About fifteen minutes south of Newark the train passed through Grantham, and then through Peterborough after another twenty or so. Tearing over Tallington crossing at full speed eating lunch I tried not to think too hard about all those sitting in their cars waiting for me to get out of their way! Having travelled now with a number of companies (though not all) I have to say that so far no-one else does First Class as well as East Coast do: it is the only company which as served me with metal cutlery, china cups and plates, and glass glasses and where the wine (and even the scotch!) has been included. You don't expect all this on shorter trips, of course, and Scotrail's coffee, soft drinks and biscuits was very nice between Inverness and Aberdeen this year (you'll have to wait for a full description of THAT adventure!), but Cross Country's long-distance trains' First Class, for example, is much poorer. I shall be trying Great Western's soon and will report on that in due course, but I already know from their website that wine is not included.
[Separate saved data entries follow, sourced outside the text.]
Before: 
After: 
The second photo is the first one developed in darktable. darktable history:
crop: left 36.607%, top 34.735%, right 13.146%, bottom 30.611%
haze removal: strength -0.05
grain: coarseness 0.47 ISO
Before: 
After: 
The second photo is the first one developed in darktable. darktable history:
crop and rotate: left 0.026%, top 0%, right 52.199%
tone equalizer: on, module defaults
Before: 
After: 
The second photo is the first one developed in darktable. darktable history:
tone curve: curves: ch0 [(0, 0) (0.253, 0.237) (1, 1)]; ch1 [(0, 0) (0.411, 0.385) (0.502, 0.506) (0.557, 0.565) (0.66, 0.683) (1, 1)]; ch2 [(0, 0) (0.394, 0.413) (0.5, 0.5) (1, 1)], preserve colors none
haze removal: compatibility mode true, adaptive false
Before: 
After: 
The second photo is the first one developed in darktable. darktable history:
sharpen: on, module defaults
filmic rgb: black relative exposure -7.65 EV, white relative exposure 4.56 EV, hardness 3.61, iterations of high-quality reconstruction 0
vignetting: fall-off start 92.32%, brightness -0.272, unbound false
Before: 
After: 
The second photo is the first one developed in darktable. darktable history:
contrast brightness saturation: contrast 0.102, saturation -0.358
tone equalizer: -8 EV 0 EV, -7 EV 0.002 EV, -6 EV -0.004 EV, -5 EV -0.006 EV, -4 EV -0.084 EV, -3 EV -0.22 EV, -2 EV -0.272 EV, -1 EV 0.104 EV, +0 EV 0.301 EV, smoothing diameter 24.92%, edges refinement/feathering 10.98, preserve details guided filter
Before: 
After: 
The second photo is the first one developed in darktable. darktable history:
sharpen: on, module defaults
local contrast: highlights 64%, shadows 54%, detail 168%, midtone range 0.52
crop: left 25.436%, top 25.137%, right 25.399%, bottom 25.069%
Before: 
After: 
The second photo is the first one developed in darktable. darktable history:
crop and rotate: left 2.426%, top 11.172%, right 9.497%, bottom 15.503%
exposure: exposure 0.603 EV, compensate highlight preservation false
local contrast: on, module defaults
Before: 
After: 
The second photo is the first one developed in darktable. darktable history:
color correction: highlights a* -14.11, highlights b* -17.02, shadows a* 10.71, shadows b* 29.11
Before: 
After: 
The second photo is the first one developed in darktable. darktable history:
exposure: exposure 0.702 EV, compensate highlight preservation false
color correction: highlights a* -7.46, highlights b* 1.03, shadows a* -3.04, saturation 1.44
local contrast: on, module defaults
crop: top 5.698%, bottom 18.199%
Lunch over, I was able to work for the remainder of the journey to London.  

The celebration at St Paul's Cathedral was brilliant. It was good to be reminded of how much had been done for the urban poor in England though the Church Urban Fund and even better to see that much more was being planned. We have since had the CUF as our Lent project for 2013 and I think many of us were moved by the urgent need in some of our cities. If we need a FoodBank in Stamford, just imagine what life is like in some other places for the poorest citizens. St Paul's is easily accessed from Kings Cross these days: a stroll across the road to St Pancras and down into the "basement" for any train to City Thameslink brought me out to Ludgate Hill with a view of the Cathedral façade at the end of the street. I now use an Oyster card for travel in London, automatically topped up from my bank account, so I never have to think about money for fares in London and I also know that I'm always on the cheapest rate, capped at the cost of a day Travelcard.


The Parcel Yard, Kings Cross 
And so to home. To qualify for off-peak travel I had to wait until the 7.30pm train back, having a snack at the excellent new bar-restaurant at Kings Cross station, the Parcel Yard. Not as conveniently located as the old bar on platform 8, but far bigger and brighter and with views across the station. I am in the early stages of planning another parish adventure which might make use of this place for supper on the way home! By the time I caught my train back to Peterborough I had had a fairly full day and settled to reading something not too demanding. This was a good time to catch up with all the stuff that arrives in the post and I intend to read "when I get a moment", and I always stuff a few papers and newsletters in my briefcase when I am travelling. With the change at Peterborough it takes just over an hour-and-a-half to get to Stamford from Kings Cross on this service and I was walking up the steps to the Vicarage at 9.15pm. All in all, not a bad day in Christ's service, having done things for the diocese and the parish and started to prepare the parish to participate more in the national Church's mission to the poor.